# Task to complete
Search the records for the word "lines" and pick out every line that has it.

Items from a dataset
-- Opening Marker --

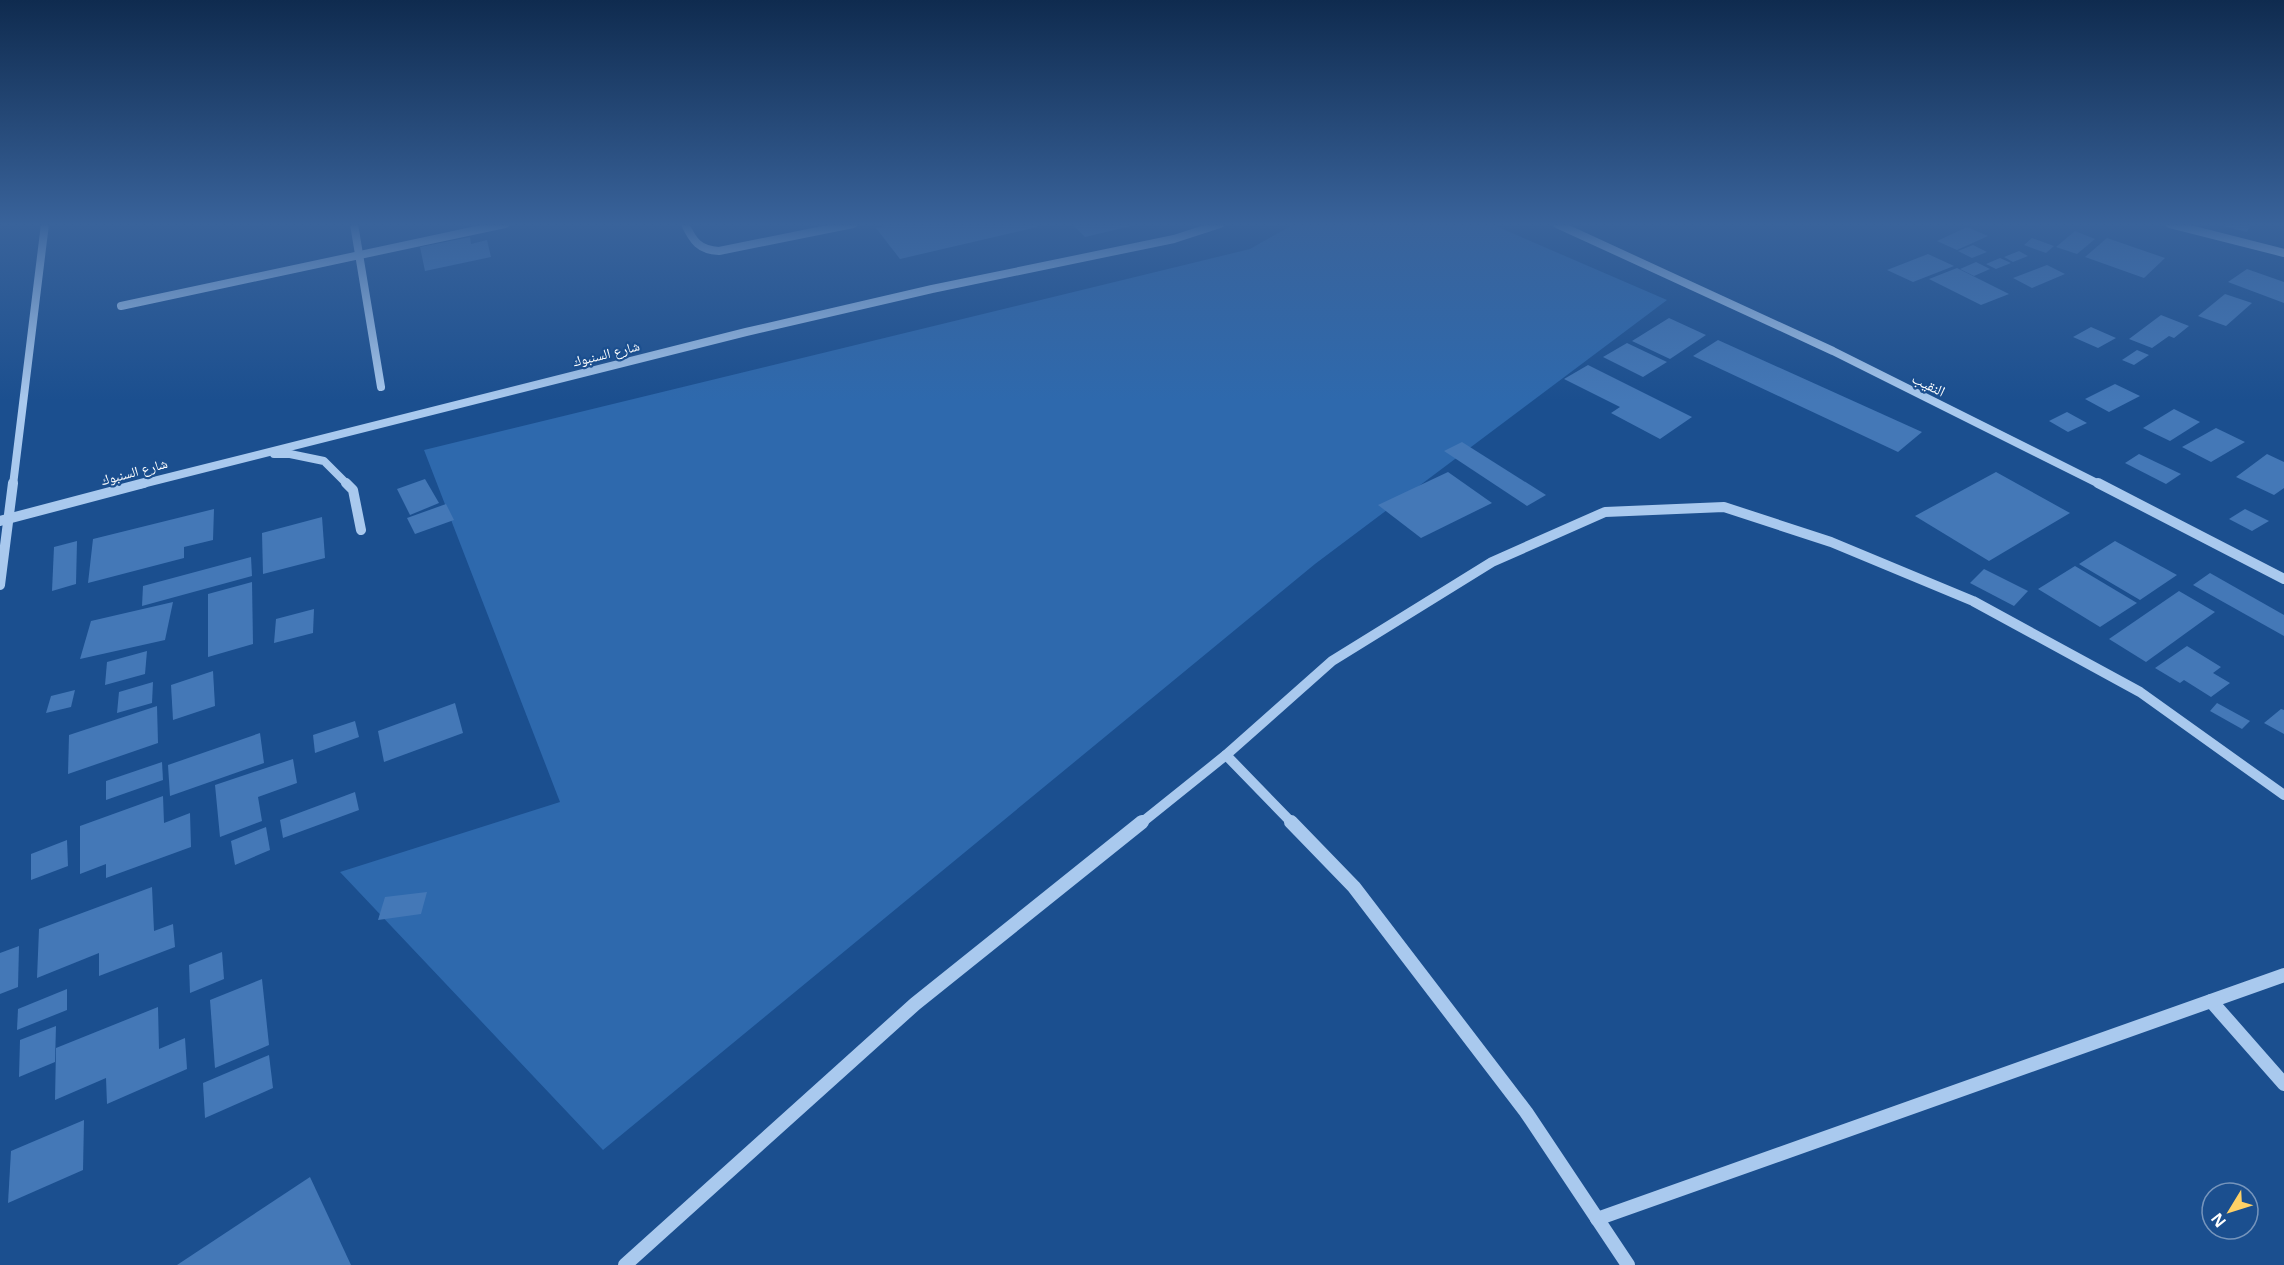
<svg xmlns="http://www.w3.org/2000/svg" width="2284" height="1265" font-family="'Noto Sans','Noto Naskh Arabic',sans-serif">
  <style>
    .green { fill: #2e69ad }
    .building { fill: #4478b7 }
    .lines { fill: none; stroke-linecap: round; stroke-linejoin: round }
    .minor-far2 { stroke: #a9c9ee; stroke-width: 8 }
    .minor-far1 { stroke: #a9c9ee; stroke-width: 10 }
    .minor { stroke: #a9c9ee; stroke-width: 14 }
    .labels { text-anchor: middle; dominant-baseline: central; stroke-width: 4.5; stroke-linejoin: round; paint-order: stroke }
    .far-street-label { font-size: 14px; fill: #fff; stroke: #1b4f8f }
    .street-label { font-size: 15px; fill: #fff; stroke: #1b4f8f }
  </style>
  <rect width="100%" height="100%" fill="#1b4f8f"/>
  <!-- green -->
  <path class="green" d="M 1294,224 L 1491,224 L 1667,300 L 1315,564 L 603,1150 L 340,872 L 560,802 L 424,450 L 1250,249 Z"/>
  <!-- building -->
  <g class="building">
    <path d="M 894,224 L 1034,224 L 1037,227 L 900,259 L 876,228 Z"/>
    <path d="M 1072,224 L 1135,224 L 1135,225 L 1085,237 Z"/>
    <path d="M 2224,224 L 2251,224 L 2247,232 L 2223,226 Z"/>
    <path d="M 1967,227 L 1988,236 L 1957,250 L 1937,241 Z"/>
    <path d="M 2075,231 L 2095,239 L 2077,254 L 2056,247 Z"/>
    <path d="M 470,237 L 471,244 L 487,240 L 491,257 L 425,271 L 420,247 Z"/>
    <path d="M 2032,238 L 2054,246 L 2046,253 L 2024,245 Z"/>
    <path d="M 2107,238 L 2165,258 L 2144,278 L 2085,257 Z"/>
    <path d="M 1973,245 L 1987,252 L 1972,258 L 1958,251 Z"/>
    <path d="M 2019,251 L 2028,256 L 2013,262 L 2004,257 Z"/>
    <path d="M 1928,254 L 1954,266 L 1913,282 L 1887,270 Z"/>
    <path d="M 2000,258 L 2011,263 L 1996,269 L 1986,264 Z"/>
    <path d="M 1976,262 L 1990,269 L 1974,276 L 1960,269 Z"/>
    <path d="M 2047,265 L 2065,274 L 2032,288 L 2013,278 Z"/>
    <path d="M 1957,268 L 2009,294 L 1981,305 L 1929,279 Z"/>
    <path d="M 2247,269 L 2284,282 L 2284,303 L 2228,282 Z"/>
    <path d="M 2225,294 L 2252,303 L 2226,326 L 2198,316 Z"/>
    <path d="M 2161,315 L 2189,326 L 2174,338 L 2169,336 L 2152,348 L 2129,339 Z"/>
    <path d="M 1669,318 L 1706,335 L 1670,359 L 1632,341 Z"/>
    <path d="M 2091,327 L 2116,338 L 2098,348 L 2073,337 Z"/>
    <path d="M 1718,340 L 1922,432 L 1898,452 L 1693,356 Z"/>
    <path d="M 1627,343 L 1667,362 L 1643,377 L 1603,357 Z"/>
    <path d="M 2137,350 L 2149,355 L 2134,365 L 2122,360 Z"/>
    <path d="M 1588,365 L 1692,417 L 1660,439 L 1611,413 L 1620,407 L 1564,379 Z"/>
    <path d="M 2115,384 L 2140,396 L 2109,412 L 2085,399 Z"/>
    <path d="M 2174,409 L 2200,422 L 2170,441 L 2143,428 Z"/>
    <path d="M 2067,412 L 2087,423 L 2068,432 L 2049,421 Z"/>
    <path d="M 2216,428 L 2245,442 L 2211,462 L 2182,447 Z"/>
    <path d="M 1462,442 L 1546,495 L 1527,506 L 1444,451 Z"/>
    <path d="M 2139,454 L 2181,474 L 2166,484 L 2125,463 Z"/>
    <path d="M 2267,454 L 2284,462 L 2284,488 L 2274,495 L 2236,477 Z"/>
    <path d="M 1448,472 L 1492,503 L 1421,538 L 1378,505 Z"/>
    <path d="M 1996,472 L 2070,513 L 1989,561 L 1915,516 Z"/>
    <path d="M 425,479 L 439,503 L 410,515 L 397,489 Z"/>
    <path d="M 446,504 L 454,520 L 415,534 L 407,518 Z"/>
    <path d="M 214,509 L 213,540 L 184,547 L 184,558 L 88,583 L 93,539 Z"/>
    <path d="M 2245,509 L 2269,521 L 2252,531 L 2229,519 Z"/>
    <path d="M 322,517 L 325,558 L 263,574 L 262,533 Z"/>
    <path d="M 77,541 L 76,584 L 52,591 L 54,547 Z"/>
    <path d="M 2115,541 L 2177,575 L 2140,600 L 2079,564 Z"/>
    <path d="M 251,557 L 252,576 L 142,606 L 143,586 Z"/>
    <path d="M 2075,566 L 2137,603 L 2100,627 L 2038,589 Z"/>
    <path d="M 1984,569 L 2028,591 L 2014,606 L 1970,583 Z"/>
    <path d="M 2210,573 L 2284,615 L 2284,636 L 2193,585 Z"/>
    <path d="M 252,582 L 253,644 L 208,657 L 208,594 Z"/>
    <path d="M 2179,591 L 2215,612 L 2146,662 L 2109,639 Z"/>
    <path d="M 173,602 L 165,640 L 80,659 L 91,621 Z"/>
    <path d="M 314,609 L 313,633 L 274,643 L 276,619 Z"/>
    <path d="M 2187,646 L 2221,667 L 2213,673 L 2230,683 L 2211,697 L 2184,680 L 2180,683 L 2155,668 Z"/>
    <path d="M 147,651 L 145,674 L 105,685 L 107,662 Z"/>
    <path d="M 213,671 L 215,706 L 173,720 L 171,685 Z"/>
    <path d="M 153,682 L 152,703 L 117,713 L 119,692 Z"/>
    <path d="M 75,690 L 71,707 L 46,713 L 51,696 Z"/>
    <path d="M 455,703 L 463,733 L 384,762 L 378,731 Z"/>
    <path d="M 2217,703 L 2250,721 L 2242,729 L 2210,711 Z"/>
    <path d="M 157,706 L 158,743 L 68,774 L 69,735 Z"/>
    <path d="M 2281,709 L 2284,710 L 2284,734 L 2264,723 Z"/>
    <path d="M 355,721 L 359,737 L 315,753 L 313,735 Z"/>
    <path d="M 260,733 L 264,763 L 170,796 L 168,765 Z"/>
    <path d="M 293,759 L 297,783 L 258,797 L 262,821 L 220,837 L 215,785 Z"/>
    <path d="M 162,762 L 163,780 L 106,800 L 106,781 Z"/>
    <path d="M 355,792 L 359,810 L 283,838 L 280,820 Z"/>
    <path d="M 163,796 L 164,823 L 190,813 L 191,847 L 106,878 L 106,864 L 80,874 L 80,826 Z"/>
    <path d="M 266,827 L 270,850 L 235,865 L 231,841 Z"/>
    <path d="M 67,840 L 68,866 L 31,880 L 31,854 Z"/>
    <path d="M 152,887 L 154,931 L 173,924 L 175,947 L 99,976 L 99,953 L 37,978 L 39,929 Z"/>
    <path d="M 427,892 L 421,914 L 378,920 L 385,897 Z"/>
    <path d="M 19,946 L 18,987 L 0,994 L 0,953 Z"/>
    <path d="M 222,952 L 224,979 L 190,993 L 189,965 Z"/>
    <path d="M 262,979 L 269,1045 L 215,1068 L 210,1000 Z"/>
    <path d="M 67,989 L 67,1010 L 17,1030 L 18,1009 Z"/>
    <path d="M 158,1007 L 159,1049 L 185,1038 L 187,1069 L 107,1104 L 106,1078 L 55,1100 L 56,1048 Z"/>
    <path d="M 56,1026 L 55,1062 L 19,1077 L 20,1040 Z"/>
    <path d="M 269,1055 L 273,1088 L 205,1118 L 203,1083 Z"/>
    <path d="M 84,1120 L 83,1170 L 8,1203 L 11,1151 Z"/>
    <path d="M 310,1177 L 351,1265 L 177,1265 Z"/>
  </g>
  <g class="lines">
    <!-- minor-far2 -->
    <g class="minor-far2">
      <path d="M 354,224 L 381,387"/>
      <path d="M 685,224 C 693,241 699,250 719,251 L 853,224"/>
      <path d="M 1557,224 L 1833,351 L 2101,485"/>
      <path d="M 2170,224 L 2284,253"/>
      <path d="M 121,306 L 505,224"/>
      <path d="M 274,454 L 290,454 L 324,461 L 348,485"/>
      <path d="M 13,485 L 45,224"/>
      <path d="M 138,485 L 746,332 L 932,289 L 1174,239 L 1220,224"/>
    </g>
    <!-- minor-far1 -->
    <g class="minor-far1">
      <path d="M 346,483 L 353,490 L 361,530"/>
      <path d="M 2098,483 L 2284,579"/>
      <path d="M 0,521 L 144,483"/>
      <path d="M 0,585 L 13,483"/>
      <path d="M 1226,755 L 1293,824"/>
      <path d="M 1140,824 L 1226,755 L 1332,661 L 1492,562 L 1605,512 L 1724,507 L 1831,542 L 1973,601 L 2140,692 L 2284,795"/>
    </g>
    <!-- minor -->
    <g class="minor">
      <path d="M 1291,822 L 1354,887 L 1526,1112 L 1628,1265"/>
      <path d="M 2211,1001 L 2284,1084"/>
      <path d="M 1597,1219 L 2284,975"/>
      <path d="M 625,1265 L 915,1004 L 1142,822"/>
    </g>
  </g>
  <!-- sky -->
  <linearGradient id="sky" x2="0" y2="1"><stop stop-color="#0f2b4f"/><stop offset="0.56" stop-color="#39639b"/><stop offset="1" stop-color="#39639b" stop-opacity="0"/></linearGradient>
  <rect width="2284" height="401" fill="url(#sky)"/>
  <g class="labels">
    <!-- far-street labels -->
    <g class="far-street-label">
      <text transform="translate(606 353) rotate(-14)">شارع السنبوك</text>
      <text transform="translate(134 471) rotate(-15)">شارع السنبوك</text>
    </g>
    <!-- street labels -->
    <g class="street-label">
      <text transform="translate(1929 384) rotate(26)">النقيب</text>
    </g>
  </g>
  <!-- north arrow -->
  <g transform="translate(2230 1211) rotate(232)"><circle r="28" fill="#1b4f8f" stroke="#7695bc" stroke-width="1.5"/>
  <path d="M0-4.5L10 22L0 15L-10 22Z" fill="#ffd166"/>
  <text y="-9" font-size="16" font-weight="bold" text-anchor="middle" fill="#ffffff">N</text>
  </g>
</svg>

-- Closing Marker --

# Result of the task
    .lines { fill: none; stroke-linecap: round; stroke-linejoin: round }
  <g class="lines">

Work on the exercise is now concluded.